Start of SUPPLIED ENTRIES

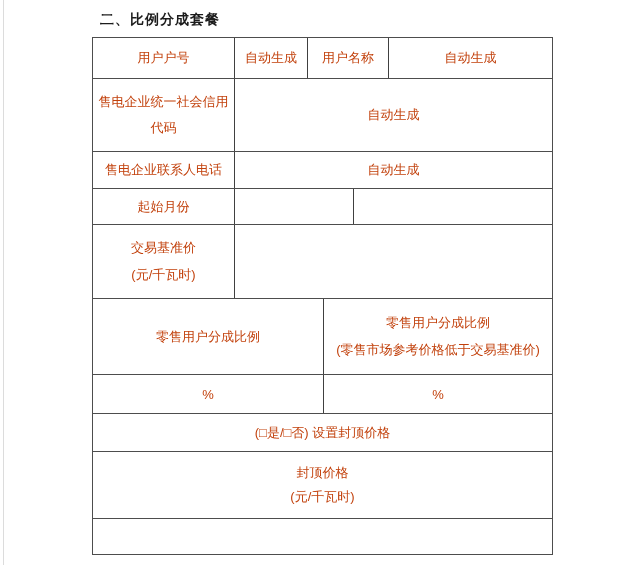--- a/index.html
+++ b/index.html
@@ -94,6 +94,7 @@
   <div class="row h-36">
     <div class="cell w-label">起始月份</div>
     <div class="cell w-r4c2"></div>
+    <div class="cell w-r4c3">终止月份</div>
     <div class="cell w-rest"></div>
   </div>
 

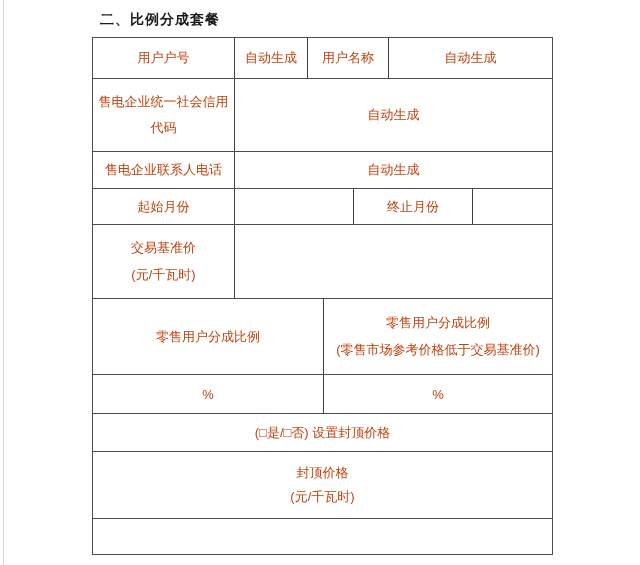--- a/index.html
+++ b/index.html
@@ -121,9 +121,6 @@
     <div class="cell w-rest">%</div>
   </div>
 
-  <div class="row h-38">
-    <div class="cell w-rest">(□是/□否) 设置封顶价格</div>
-  </div>
 
   <div class="row h-67">
     <div class="cell w-rest multiline">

End of SUPPLIED ENTRIES

Exact output of each line above is wanted, without the pictures.

## ANSWER TO THE PROBLEM
--- a/index.html
+++ b/index.html
@@ -94,6 +94,7 @@
   <div class="row h-36">
     <div class="cell w-label">起始月份</div>
     <div class="cell w-r4c2"></div>
+    <div class="cell w-r4c3">终止月份</div>
     <div class="cell w-rest"></div>
   </div>
 

--- a/index.html
+++ b/index.html
@@ -121,9 +121,6 @@
     <div class="cell w-rest">%</div>
   </div>
 
-  <div class="row h-38">
-    <div class="cell w-rest">(□是/□否) 设置封顶价格</div>
-  </div>
 
   <div class="row h-67">
     <div class="cell w-rest multiline">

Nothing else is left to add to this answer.